Erhan Güran’ın evine ait kamera kayıtları da bu durumu kanıtlıyor.
Kamera Kayıtları ve Olayın Seyri
Mütalaada, Narin Güran’ın 21 Ağustos’ta kaybolduğu günün kamera kayıtları üzerinde yapılan incelemeye dair bilgiler verildi.
Narin’in, olay günü saat 15.11.10’da Tavşantepe İlkokulu’na ait kameradan kaydedilen son görüntüsü ile birlikte, olay sonrası eğitilgan bir aracın Eğertutmaz Deresi’ne girdiği ve bu aracın kaybolma süreci ile bağlantılı olduğu tespit edildi.
Araç, kırmızı renkli bir şahin markasıydı ve bu aracın sahibi Nevzat Bahtiyar olarak belirlendi.
Sanıkların İlişkisi ve Eylemleri
Mütalaada, tutuklu sanıkların, Narin’in kaybolduğu gün bir arada oldukları tespit edildi.
Salim Güran’ın telefonundaki ses kayıtları, Narin’in kaybolduğu saatle ilgili çelişkili ifadeler verdiği ve olayı örtbas etmeye çalıştığı ortaya konuldu.
Ayrıca, Nevzat Bahtiyar’ın olaydan sonra Narin’in cesedini saklama çabaları da detaylandırıldı.
DNA incelemeleri sonucunda, Narin’in DNA profilinin Salim Güran’ın kullandığı araçta bulunduğu, bu durumun hayatın olağan akışına aykırı olduğu belirtildi.
Nevzat Bahtiyar’ın, Narin’in cansız bedeninin bulunduğu yerden çuval içerisinde taşıdığı da ifade edildi.
Sanıkların İştirak İradesi
Mütalaada, sanıkların eylemlerinin birbirini tamamlayıcı nitelikte olduğu ve bu nedenle müşterek faillik kapsamında değerlendirildiği vurgulandı.
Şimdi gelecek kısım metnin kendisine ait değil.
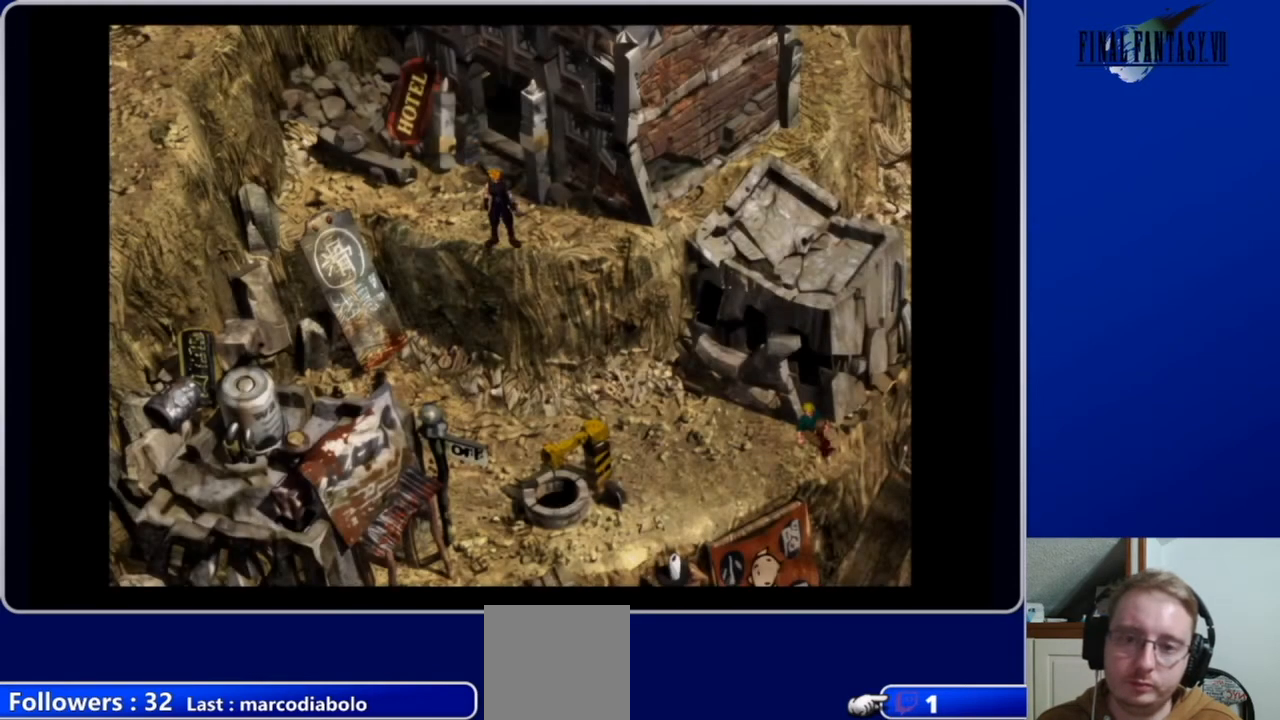
{"buttons": ["A", "DPAD_LEFT"], "left_stick": "center", "right_stick": "center", "events": [[33, "DPAD_DOWN", "up"], [67, "DPAD_LEFT", "down"]]}
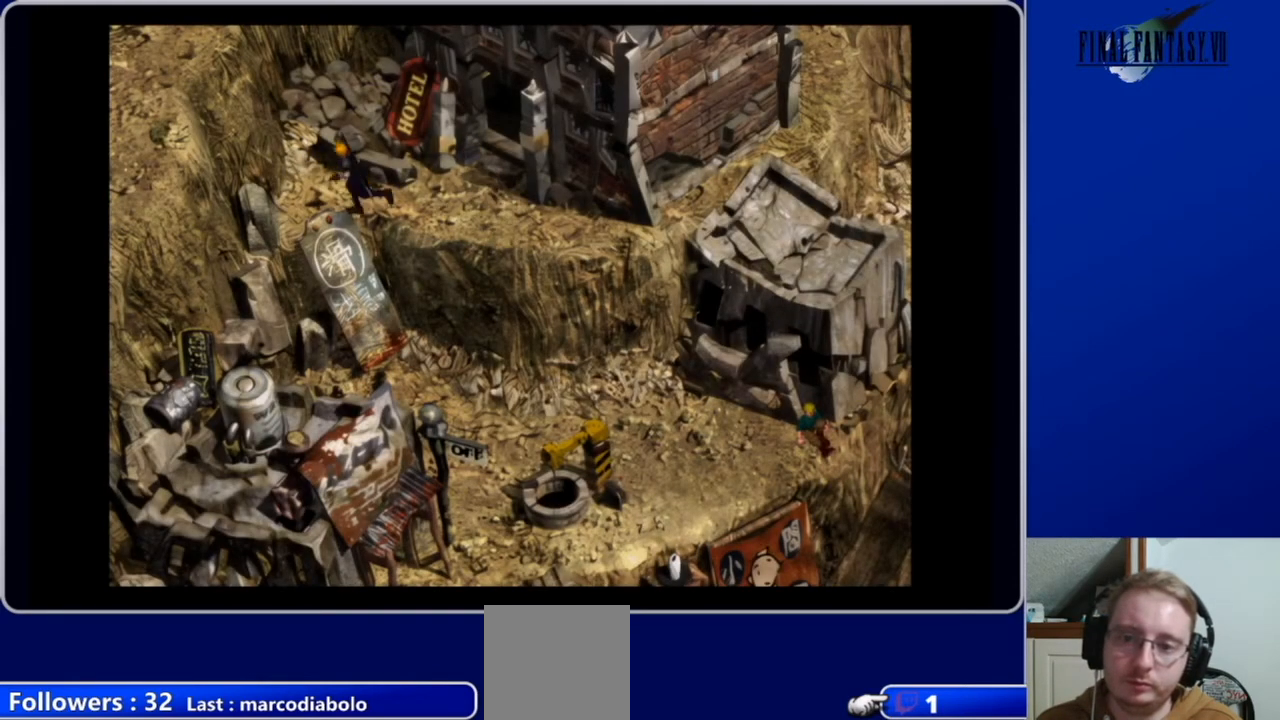
{"buttons": ["A", "DPAD_DOWN", "DPAD_RIGHT"], "left_stick": "center", "right_stick": "center", "events": [[33, "DPAD_DOWN", "down"], [67, "DPAD_LEFT", "up"], [433, "DPAD_RIGHT", "down"]]}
Narin’in boğularak ölümüne neden oldukları, olay sonrası tutumlarının da suçun işlenmesindeki rolleriyle bağlantılı olduğu belirtildi.
Sanıkların, Narin’in ölümüne dair gerçeği gizlemek adına birlikte hareket ettikleri ve yargılamayı engellemeye çalıştıkları ifade edildi.
Suç Duyurusu ve Sonuç
Dava dosyasına eklenen “aile bireylerinin toplantı görüntüsü” incelenmek üzere Van Kriminal Şube Müdürlüğü’ne gönderildi.
Bu görüntülerdeki eylemlerinin “kasten yaralama”, “tehdit” ve “suç delillerini yok etme” gibi suç unsurları taşıdığı değerlendirildi.
Bu nedenle Diyarbakır Cumhuriyet Başsavcılığı’na suç duyurusunda bulunulması talep edildi.
Sonuç olarak, sanıkların, üzerine atılı “iştirak halinde çocuğa karşı kasten öldürme” suçunu işledikleri ve ağırlaştırılmış müebbet hapis cezası ile cezalandırılmaları istendi.